Consignes
(a) Recopiez s'il vous plaît, dans le texte à analyser, le passage allant de « Ce qu’il faut » jusqu'à « fin de compte. ».
(b) D'après le texte à analyser, quel outil l'IWW a-t-elle trouvé pour abolir le salariat ?

Texte à analyser
L’IWW, pour ceux et celles qui ne seraient pas familièrEs à sa constitution, son préambule, ses idées, est un syndicat sans allégeance politique, anticapitaliste et révolutionnaire. C’est une organisation qui constate que la classe ouvrière et la classe patronale n’ont rien en commun. Elle reconnaît qu’il y a une guerre des classes et l’outil qu’elle a trouvé pour abolir le salariat est l’organisation syndicale. Sachant cela, toutefois, l’IWW se comprend d’avantage par sa pratique que par sa théorie. C’est en regardant ce qu’il s’est passé chez le Frite Alors ! de la rue Rachel que l’on peut comprendre l’ampleur de la tactique.

Avant de regarder précisément ce qui s’est passé au Frite Alors !, il faut se pencher sur le contexte de l’industrie de la restauration. Avant de pouvoir comprendre comment il a été possible de créer un syndicat en restauration, il faut comprendre la difficulté que le patronat met sur notre chemin. La classe patronale travaille depuis longtemps son jeu. La phrase « diviser pour mieux régner » représente bien la tactique qu’elle utilise dans le domaine. C’est une façon de faire qui, remarquons bien, a fait ses preuves et fonctionne parfaitement. Dans cet ordre d’idée, à un moment de l’histoire, la cuisine et le service devinrent deux entités à part entière dans une entreprise : différentes échelles de salaires, différentes conditions de travail, différentes qualités requises et, n’oublions pas, une animosité réciproque qui, pour une raison ou une autre, perdure.

Ce qu’il faut savoir c’est que dans une industrie précaire, la compétitivité entre employéEs a été entretenues par les boss de façon à ce que l’ennemi ne soit pas le client arrogant ou le patron gratteux, mais l’« incompétent » de service, celui ou celle qui te pique des tables, celui ou celle qui veut prendre des vacances que toi tu ne te permets pas de prendre, etc. Dans la précarité, dans une société libérale, le but c’est d’avoir la plus grosse part du lot, même si c’est bien peu en fin de compte.

Données d'entrée
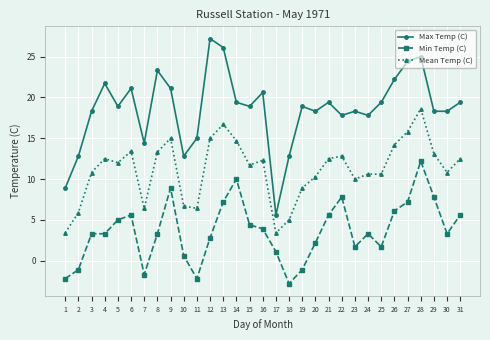

What is the difference between the maximum and minimum values in the Mean Temp (C) series?

15.2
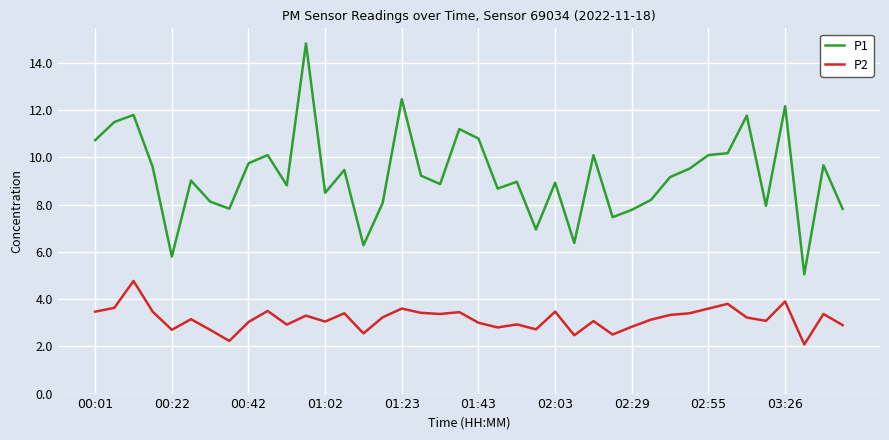

Which series has the largest total across all categories?

P1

Réponses par consigne
(a)
Ce qu’il faut savoir c’est que dans une industrie précaire, la compétitivité entre employéEs a été entretenues par les boss de façon à ce que l’ennemi ne soit pas le client arrogant ou le patron gratteux, mais l’« incompétent » de service, celui ou celle qui te pique des tables, celui ou celle qui veut prendre des vacances que toi tu ne te permets pas de prendre, etc. Dans la précarité, dans une société libérale, le but c’est d’avoir la plus grosse part du lot, même si c’est bien peu en fin de compte.

(b) L'organisation syndicale.